By contrast, America suited him straight away. “My ethnicity was part of a wider rainbow of possibility. And I don’t know if this is me being defensive or being accurate but for a long time in England, if you said to someone, ‘Look, I’ve got an idea’, the response would be ‘Goodness, is that the time?’ Whereas in America someone would say ‘Great - let’s hear it’.” 

How has Hollywood changed over the decades? “Well, obviously the whole ethnic casting thing has changed, for the better. For me to have been cast as an Afghan in [Whiskey Tango] when there would have been an Afghan actor perfectly capable of playing that role now feels very inappropriate. 

“But in other areas there hasn't been as much progress as you might think. I hear from female friends that in the wake of MeToo there have been some great catchphrases and some cool badges but at root very little has moved on. I heard of one actress recently turned down for a role who was told it was because she wasn’t f---able enough. So in that respect, not enough.”

Alfred Molina in Raiders of the Lost Ark
Alfred Molina in Raiders of the Lost Ark Credit: Alamy

He was set on becoming an actor after seeing Spartacus at the age of nine. He was lucky: he was of an English generation for whom grants for drama school were available; otherwise he’d never have made it. “Whereas I hear from friends in England now that the only actors coming out of Rada these days are the sons of Earls.” 

One of his first jobs on leaving Guildhall was becoming a spear carrier for the RSC, and he tells a very amusing story of the time Michael Pennington bet him a fiver to deliver his one solitary line in a production of Troilus and Cressida in the style of Tommy Cooper. “John Barton [the director] gave me a right bollocking. It had never occurred to me it was unprofessional. Clearly I was never going to be a classicist.” 

In fact Molina, who tells a joke with the sort of infectious wheeze of laughter you might expect to hear in an English boozer, is full of anecdotes: he talks too of auditioning with fake cocaine on set for Paul Thomas Anderson's Boogie Nights (1997), in which he played a “coked up drug dealer on a shot gun rampage”, and for which the props manager handed him a try out mixture that included baby laxative. “Within seconds all these bubbles were pouring out of my nose.”

Alfred Molina with his first wife Jill Gascoine, who died in 2021
Alfred Molina with his first wife Jill Gascoine, who died in 2021 Credit: AP

Molina rarely talks about his private life, or about his first wife, Jill, who was ill with Alzheimer's for nearly 10 years and who died in 2020. But when I ask him how he coped with her condition he goes unusually quiet. “When she got sick, it was difficult for the whole family [he adopted Jill's two sons and has a daughter from a previous relationship]. But you learn to be more forgiving of situations, of other people, of yourself. That was the big thing. I learned in the end not to give myself too hard a time.”
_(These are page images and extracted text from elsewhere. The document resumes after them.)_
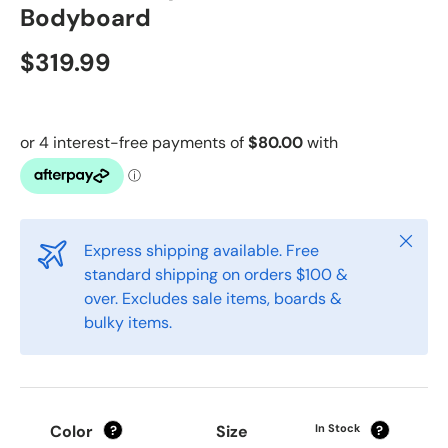
Bodyboard
$319.99
Close
Express shipping available. Free
standard shipping on orders $100 &
over. Excludes sale items, boards &
bulky items.
Color
Size
In Stock
?
?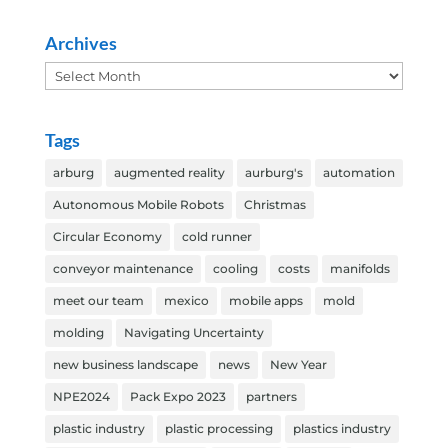
Archives
Archives
Tags
arburg
augmented reality
aurburg's
automation
Autonomous Mobile Robots
Christmas
Circular Economy
cold runner
conveyor maintenance
cooling
costs
manifolds
meet our team
mexico
mobile apps
mold
molding
Navigating Uncertainty
new business landscape
news
New Year
NPE2024
Pack Expo 2023
partners
plastic industry
plastic processing
plastics industry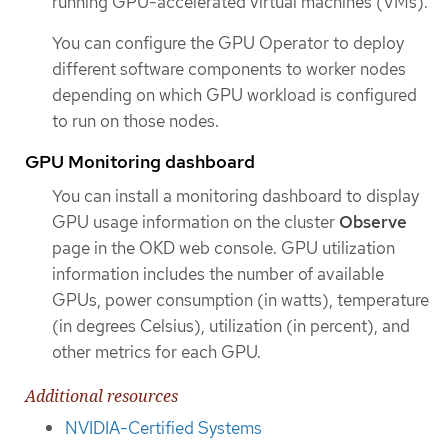
running GPU-accelerated virtual machines (VMs).
You can configure the GPU Operator to deploy
different software components to worker nodes
depending on which GPU workload is configured
to run on those nodes.
GPU Monitoring dashboard
You can install a monitoring dashboard to display
GPU usage information on the cluster
Observe
page in the OKD web console. GPU utilization
information includes the number of available
GPUs, power consumption (in watts), temperature
(in degrees Celsius), utilization (in percent), and
other metrics for each GPU.
Additional resources
NVIDIA-Certified Systems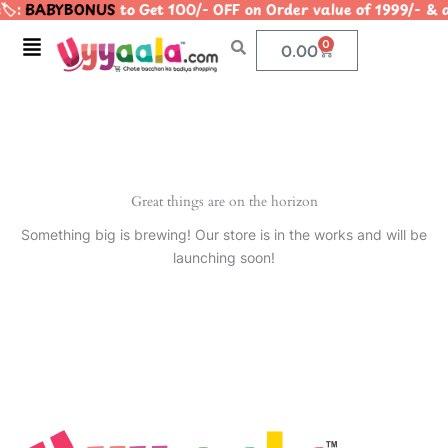
️:
BABYBONUS
to Get 100/- OFF on Order value of 1999/-
Skip
to
Menu
0
Cart
0.00
content
Great things are on the horizon
Something big is brewing! Our store is in the works and will be
launching soon!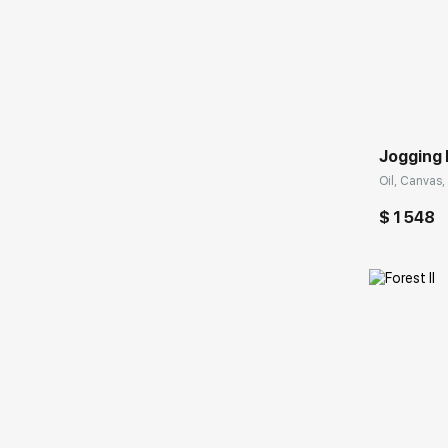
Домен:
Jogging 
Oil, Canvas,
$ 1 548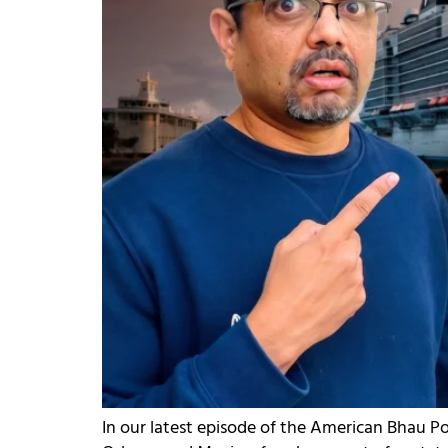
In our latest episode of the American Bhau P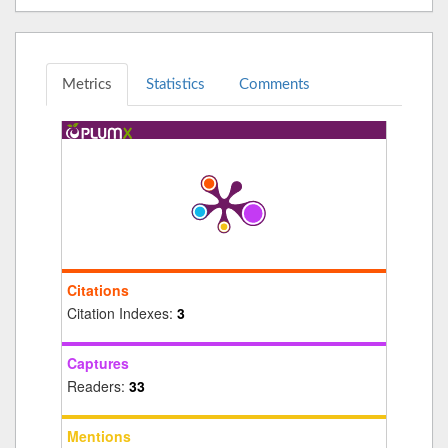
Metrics
Statistics
Comments
Citations
Citation Indexes:
3
Captures
Readers:
33
Mentions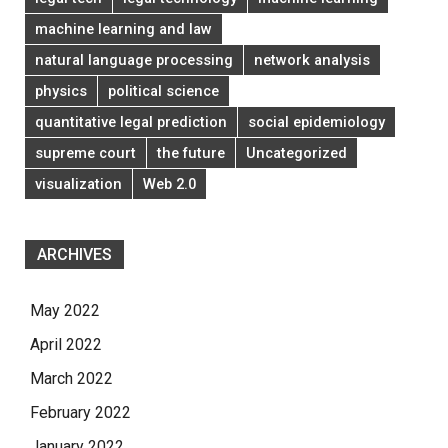
machine learning and law
natural language processing
network analysis
physics
political science
quantitative legal prediction
social epidemiology
supreme court
the future
Uncategorized
visualization
Web 2.0
ARCHIVES
May 2022
April 2022
March 2022
February 2022
January 2022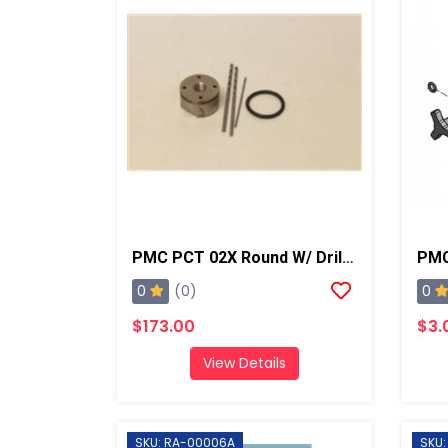
PMC PCT 02X Round W/ Drills, AP2/Xtreme
0
0
(0)
$173.00
$3.
View Details
SKU: RA-00006A
SKU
He now lives just outside Los Angeles with his second wife, the head of Disney Animation (and director of Frozen) Jennifer Lee, whom he married in 2021. Can he ever see himself leaving? “I love living there. I feel right at home there. But maybe that's because I’m deeply superficial.”

He’s never lost his English accent, nor a salty, feet-firmly-on-the-ground way of looking at the world that feels much more English than American. “I was never one for going nutty when I got a good pay cheque. I’d never go out and get a car.” Nor does he differentiate between high and lowbrow roles. It’s all work. It’s a bit like being a plumber. The tools all come out of the same box.” 

It’s arguably helped him avoid becoming sucked into the crazier end of La La Land. “People assume that to be always recognised is what every actor wants. But I take my own shirts to the dry cleaners. No one bothers me. I have the level of fame that means I can get a decent table at a restaurant but that's about it. And that suits me fine.”